A década de 2010 está chegando ao fim com um avanço na forma de pensar da sociedade: maior aceitação e naturalização de beijos entre pessoas do mesmo sexo na televisão. Apesar dos momentos ainda acontecerem com baixa frequência e ainda sofrerem represálias por uma parcela do público, a Globo – quase que exclusivamente – vem abrindo o caminho para casais gays se beijarem em suas novelas.
O que antes era pensado somente para o horário nobre, como forma de panfletagem social, logo se estendeu de maneira natural entre diversos casais por todos os horários.
Histórico
Nos anos 1980 e 1990, alguns autores, como Gilberto Braga e Sílvio de Abreu, tentaram sensibilizar o público com casais homossexuais, mas todos foram rejeitados. Em alguns casos, como “Vale Tudo” (1988) e “Torre de Babel” (1998), personagens lésbicas morreram. Na primeira trama, Leila (Cristina Prochaska) viu sua companheira Cecília (Lala Deheinzelin) morrer em um acidente que pouco (ou nada) acrescentou à história. Já na segunda novela, o caso foi mais grave: as lésbicas vividas por Christiane Torloni e Sílvia Pfeifer tiveram que morrer na explosão do shopping da história, tamanha rejeição que sofriam.

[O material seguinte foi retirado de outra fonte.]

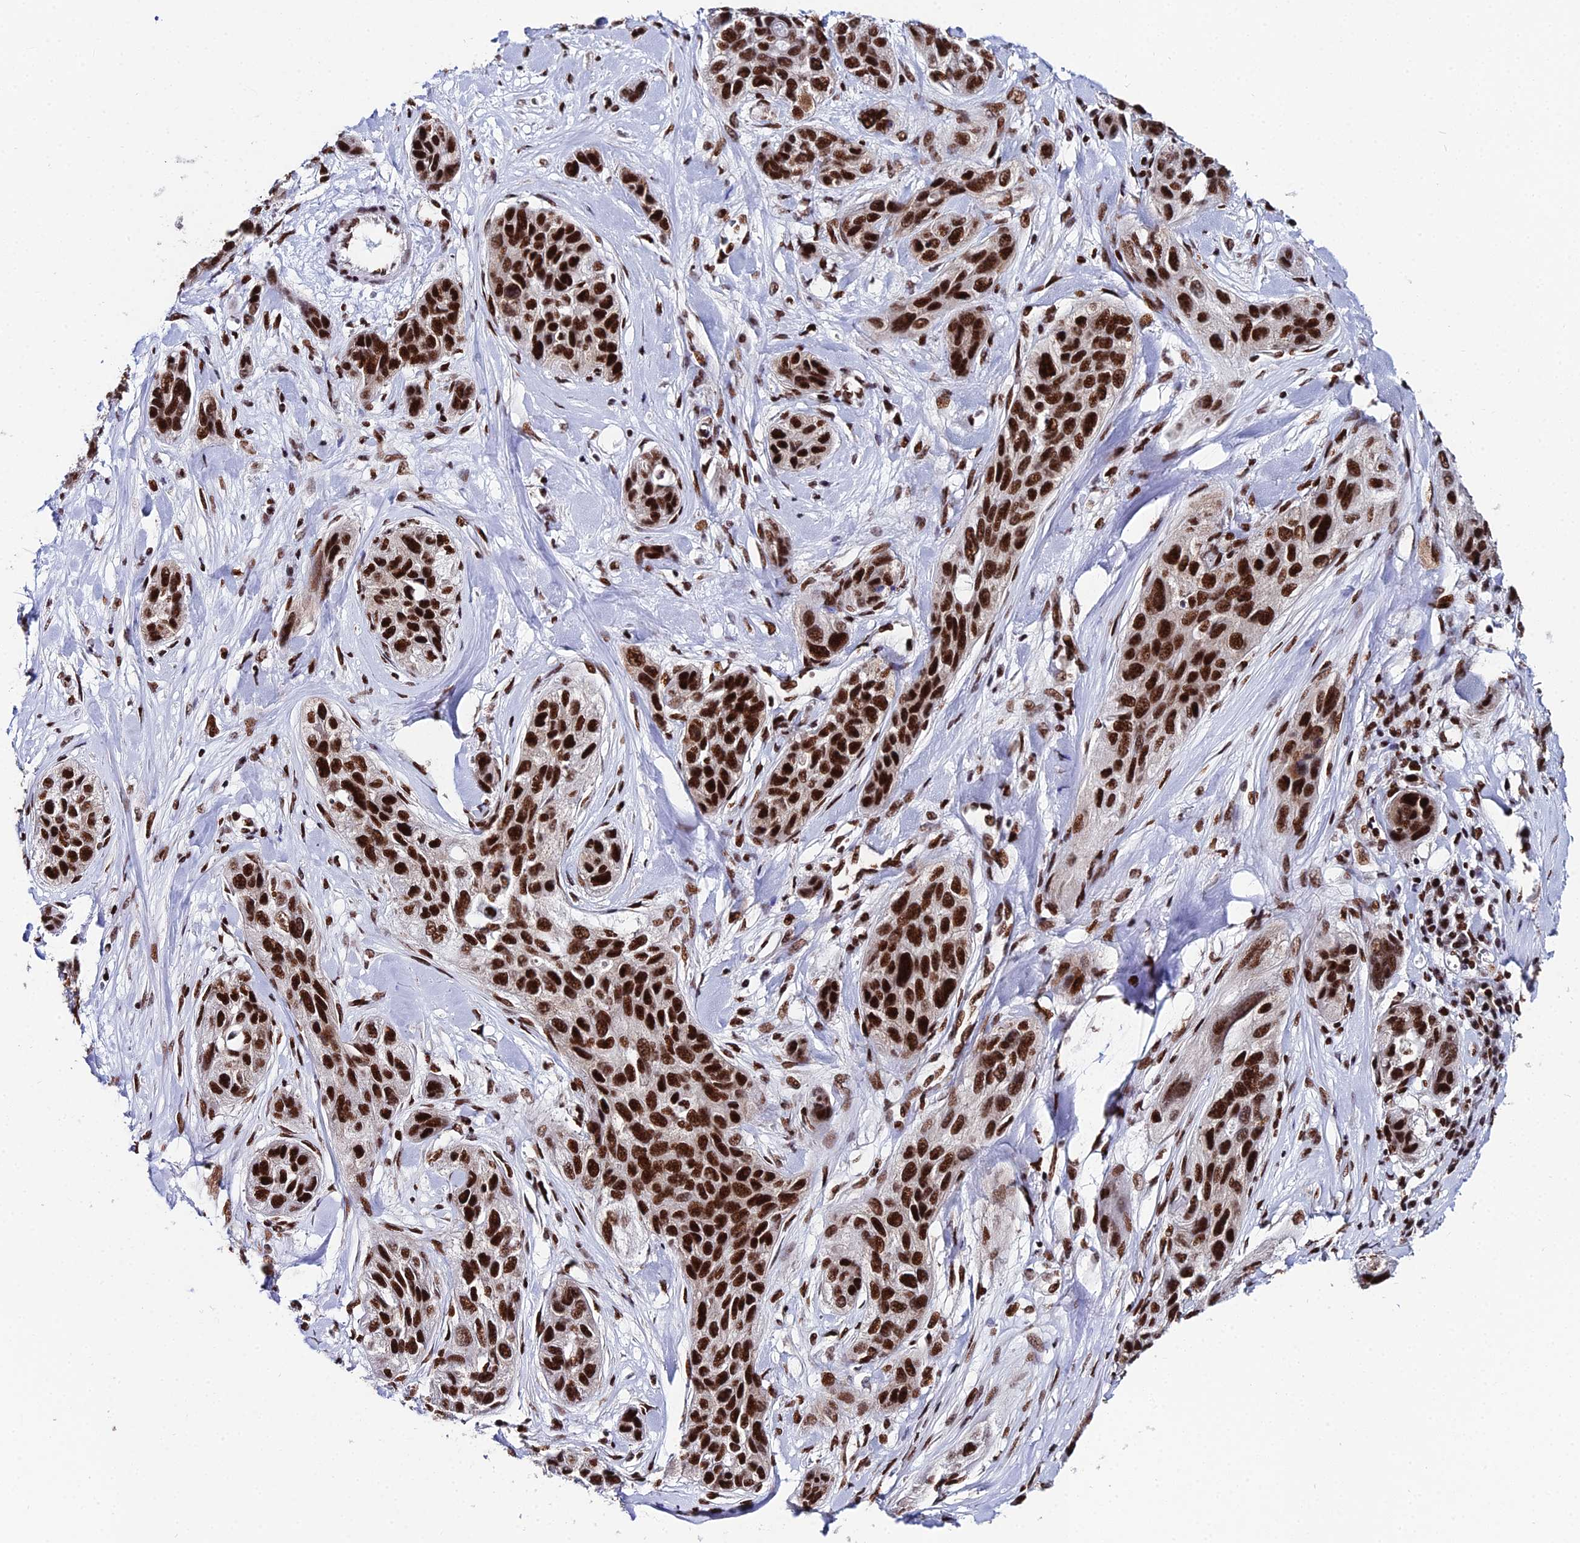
{"staining": {"intensity": "strong", "quantity": ">75%", "location": "nuclear"}, "tissue": "lung cancer", "cell_type": "Tumor cells", "image_type": "cancer", "snomed": [{"axis": "morphology", "description": "Squamous cell carcinoma, NOS"}, {"axis": "topography", "description": "Lung"}], "caption": "This is an image of immunohistochemistry (IHC) staining of squamous cell carcinoma (lung), which shows strong staining in the nuclear of tumor cells.", "gene": "HNRNPH1", "patient": {"sex": "female", "age": 70}}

Sílvio de Abreu ainda viu “A Próxima Vítima” (1995) ter o núcleo de um casal gay e interracial (André Gonçalves e Lui Mendes) sofrer não só com a homofobia, mas também com o racismo do público conservador.
Verdade seja dita: o público só comprou um casal gay pela primeira vez em “Mulheres Apaixonadas” (2003), com Clara (Alinne Moraes) e Rafaela (Paula Picarelli). Um discreto selinho cenográfico das duas, que interpretavam Romeu e Julieta na peça de teatro do colégio, coroou o final feliz das jovens.
Mais tarde, alguns poucos e discretos selinhos entre Jennifer (Bárbara Borges) e Eleonora (Mylla Christhe) também marcaram “Senhora do Destino” (2004). O caso mais memorável dessa época foi, no entanto, o de “América” (2005): Júnior (Bruno Gagliasso) e Zeca (Erom Cordeiro) se beijaram no último capítulo da trama, até então considerada a de melhor abordagem dos tabus da homofobia. No entanto, a Globo, contrariando a autora Glória Perez, simplesmente limou o momento romântico entre os rapazes, que era o grande trunfo do último capítulo da novela.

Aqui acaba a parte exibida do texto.